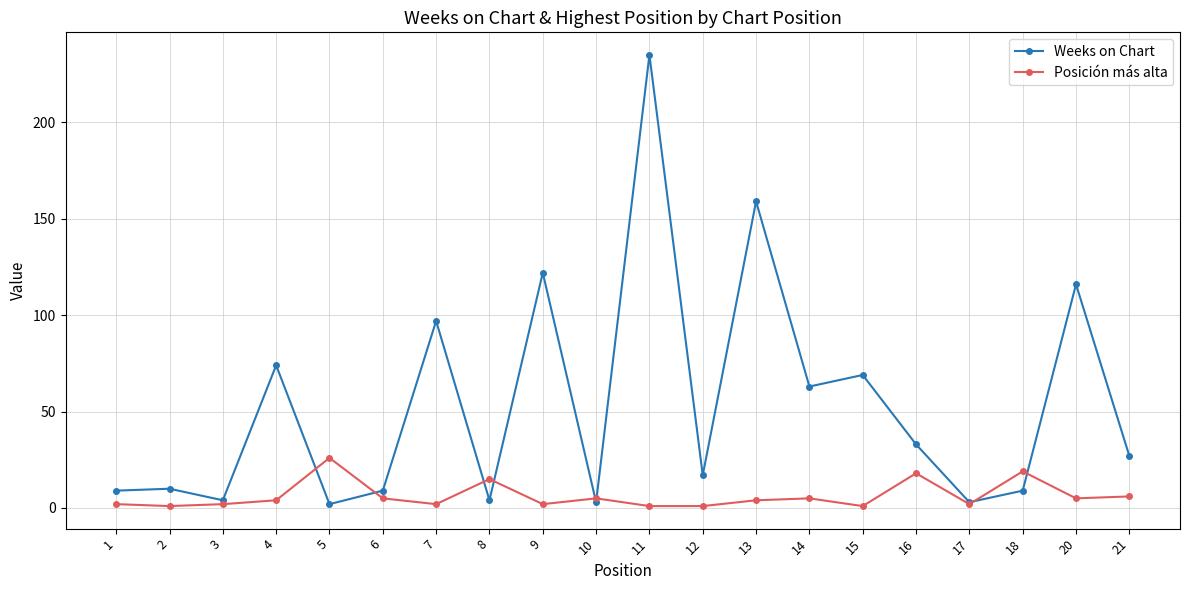

List the series in order of their overall mean, lowest first.

Posición más alta, Weeks on Chart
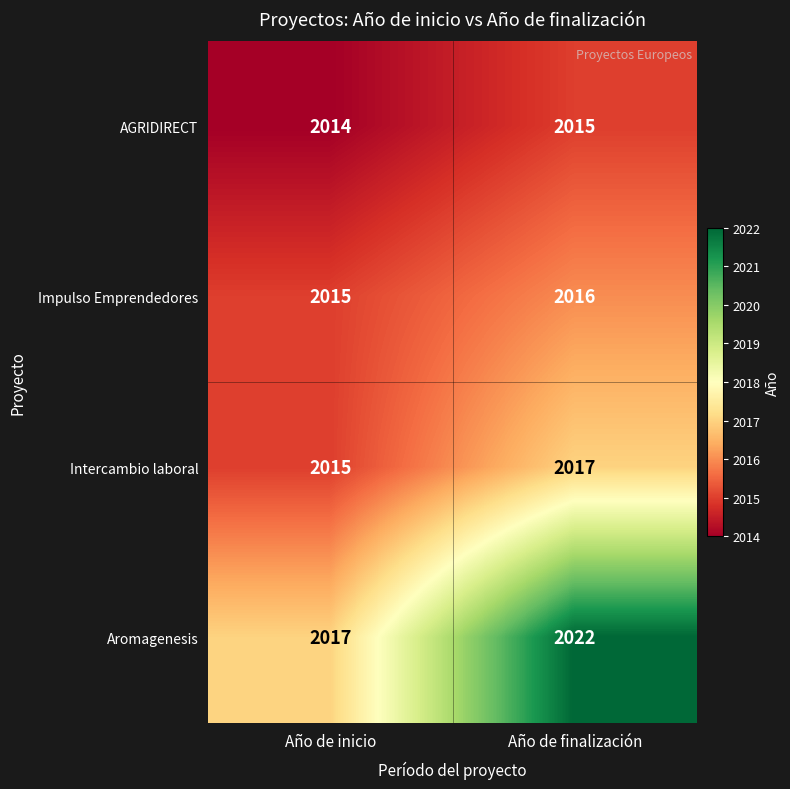

True or false: Intercambio laboral has a value of 2017 at Año de finalización.

True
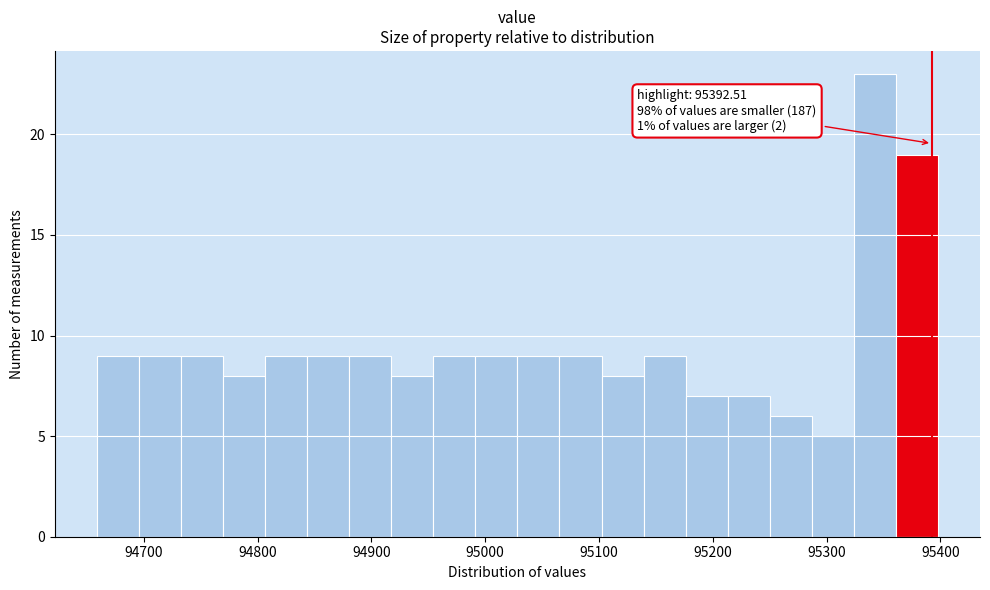

Around what value on the x-axis is the tallest bar? Give the approximate position of its centre, as read against the axis.

95340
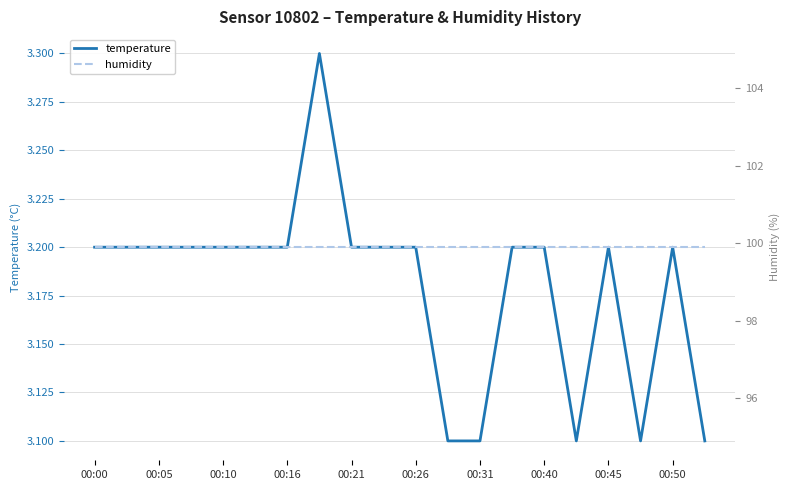

Is the value of humidity at 14 greater than the value of temperature at 00:50?

Yes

■ ■ ■ ■ ■ ■ ■

▶ [WORK ITEM]:
Reproduce each of the items above word for word, omitting the pictures.

▶ [ANSWER BOX]:
List the series in order of their overall mean, lowest first.

Posición más alta, Weeks on Chart

True or false: Intercambio laboral has a value of 2017 at Año de finalización.

True

Around what value on the x-axis is the tallest bar? Give the approximate position of its centre, as read against the axis.

95340

Is the value of humidity at 14 greater than the value of temperature at 00:50?

Yes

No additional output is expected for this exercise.